Was unterscheidet ein Wasserstoffauto von einem konventionellen Elektroauto? Es lädt den Strom für den Elektromotor nicht an einer Ladestation und hat deshalb auch keinen Ladeanschluss. Stattdessen produziert das Wasserstoffauto den benötigten Strom direkt während der Fahrt mithilfe seiner Brennstoffzelle.
Diese funktioniert wie ein kleines Kraftwerk: In einem chemischen Prozess reagiert der getankte Wasserstoff mit Sauerstoff.

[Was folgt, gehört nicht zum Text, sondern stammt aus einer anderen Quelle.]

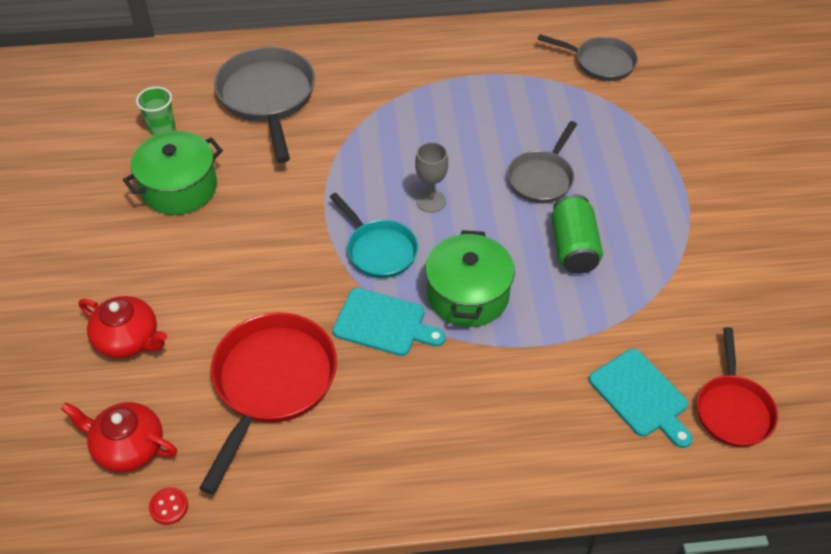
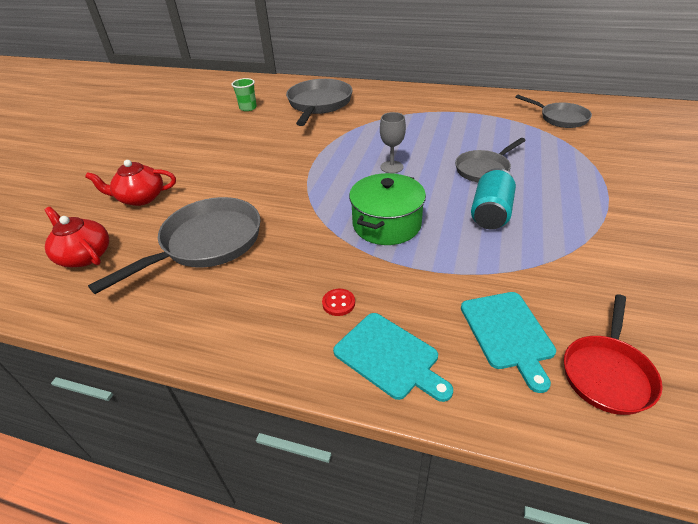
camera: 25 degrees right, 10 degrees down
(128, 339) = (140, 198): red teapot -> red teapot turned 120 degrees clockwise
(169, 506) = (74, 300): red button -> red button (338, 303)
(179, 188) = (235, 134): green pot -> none
(272, 383) = (206, 243): red pan -> grey pan
(379, 250) = (337, 186): turquoise pan -> none
(383, 323) = (311, 227): turquoise cutting board -> turquoise cutting board (389, 357)
(573, 247) = (490, 213): green can -> turquoise can

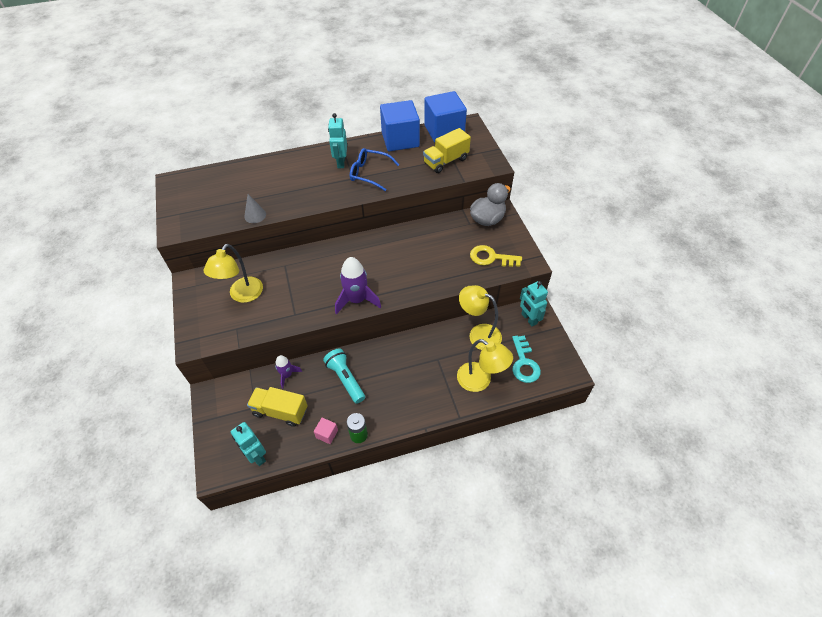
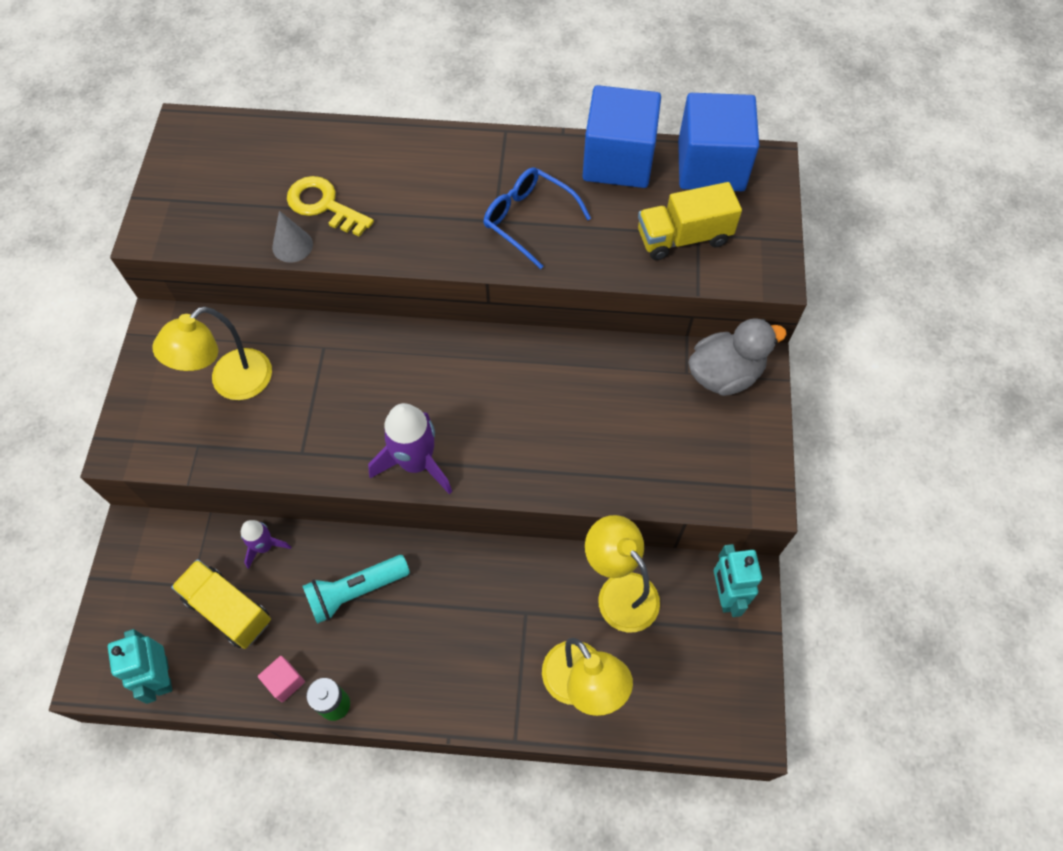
camera: 20 degrees right, 10 degrees up
(341, 162) = (486, 179): turquoise robot -> none
(346, 379) = (355, 591): turquoise flashlight -> turquoise flashlight turned 105 degrees counterclockwise
(491, 258) = (694, 461): yellow key -> yellow key (324, 205)
(524, 363) = (675, 681): turquoise key -> none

Dabei entstehen Strom, Wärme und Wasser. Aus dem Auspuff strömt bloss Wasserdampf.
Der produzierte Strom wird je nach der aktuellen Motorenleistung direkt vom Elektromotor verbraucht oder in einer kleinen Batterie zwischengespeichert. Zudem kann ein Wasserstoffauto genau wie ein batterieelektrisches Auto Bremsenergie zurückgewinnen und speichern.
Was ist Wasserstoff und wie wird er hergestellt?
Wasserstoff ist ein farbloses, geschmacksneutrales und geruchsloses Gas. In der Natur kommt es üblicherweise nicht in reiner Form vor, sondern nur gebunden als Bestandteil grösserer Moleküle. Die bekannteste und häufigste Wasserstoffverbindung ist das Wasser (Quelle: www.wasserstoffostschweiz.ch).
Wasserstoff lässt sich auf verschiedene Arten herstellen. Am gängigsten sind heute die folgenden zwei Verfahren:
Dampfreformierung: Erdgas wird erhitzt und mit Wasserdampf vermischt. Dabei entstehen Wasserstoff und CO2.
Elektrolyse: Wasser wird durch den Einsatz von Strom in Wasserstoff und Sauerstoff gespalten. Wird erneuerbarer Strom verwendet, ist auch die Rede von grünem Wasserstoff.
In Brennstoffzellenfahrzeugen wird der gasförmige Wasserstoff unter hohem Druck im Tank gespeichert. Denn nur durch diesen Druck erreicht er eine hohe Energiedichte, sodass sich im kompakten Tank genügend Energie für eine alltagstaugliche Reichweite speichern lässt. Bei Personenwagen beträgt der Druck 700 bar, bei Nutzfahrzeugen hingegen nur 350 bar. Der Grund dafür: Bei Lastwagen besteht genügend Platz, um einen grösseren Tank im Fahrzeug unterzubringen. Daher muss der Wasserstoff weniger stark komprimiert werden.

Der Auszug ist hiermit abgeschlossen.